Am Montagnachmittag kontrollierten Einsatzkräfte der Bundespolizei am Grenzübergang am Walserberg ein Fahrzeug mit deutscher Zulassung. Der Beifahrer konnte sich dabei ordnungsgemäß ausweisen. Bei der Abfrage im polizeilichen Fahndungssystem stellten die Beamten jedoch fest, dass gegen den 23-Jährigen ein Haftbefehl des Amtsgerichtes Landau an der Isar wegen Insolvenzverschleppung vorlag.
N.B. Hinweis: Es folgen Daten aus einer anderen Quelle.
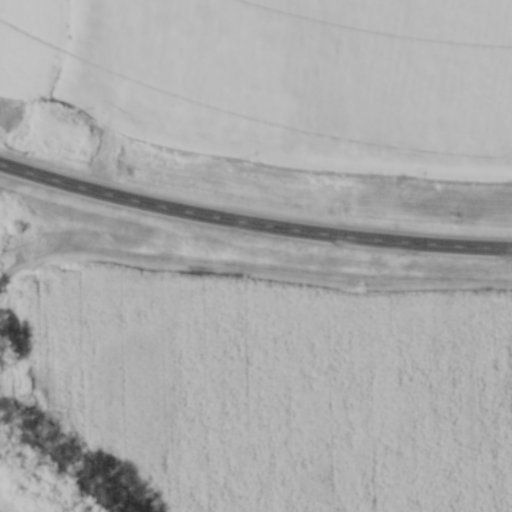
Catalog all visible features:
road: (252, 232)
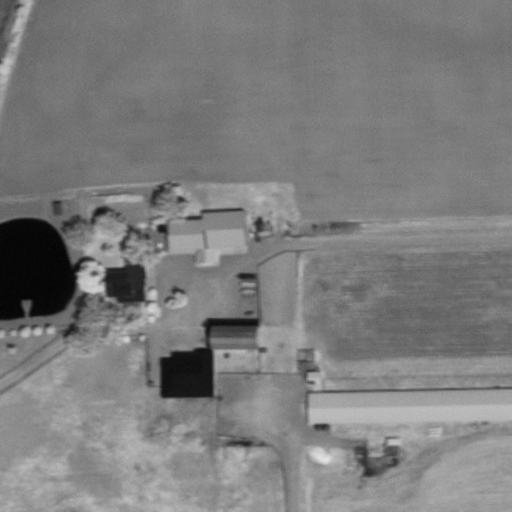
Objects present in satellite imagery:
building: (208, 233)
road: (240, 262)
building: (131, 280)
building: (238, 337)
building: (188, 375)
building: (411, 404)
road: (289, 467)
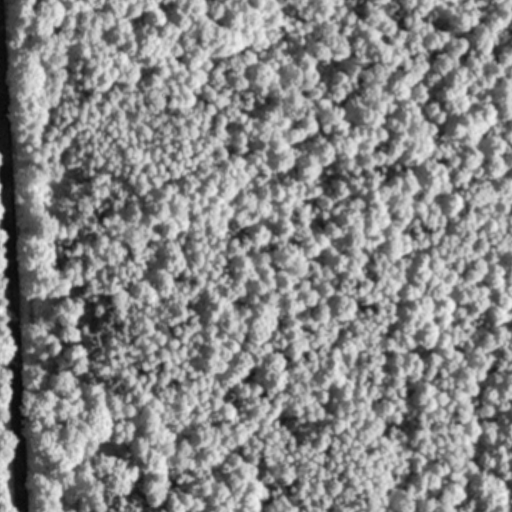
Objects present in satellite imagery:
road: (9, 305)
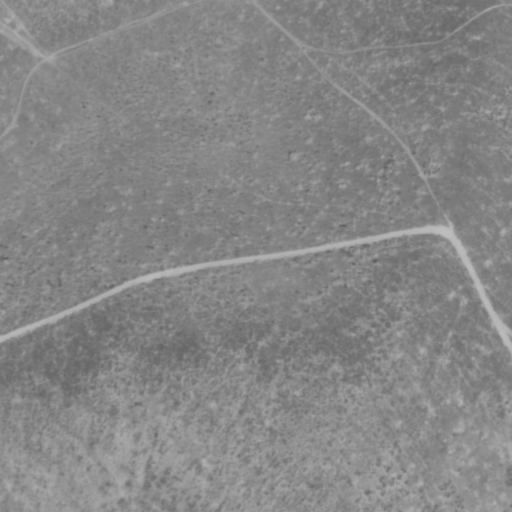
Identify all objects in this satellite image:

Da der Mann seine Geldstrafe nicht bezahlt hatte, war eine Ersatzfreiheitsstrafe von 180 Tagen fällig. Dieser konnte er durch die Zahlung der offenen 12.600 Euro entgehen. Der Bruder des 23-Jährigen hinterlegte den geforderten Betrag bei der Polizei. So konnte der junge Mann seine Reise fortsetzen.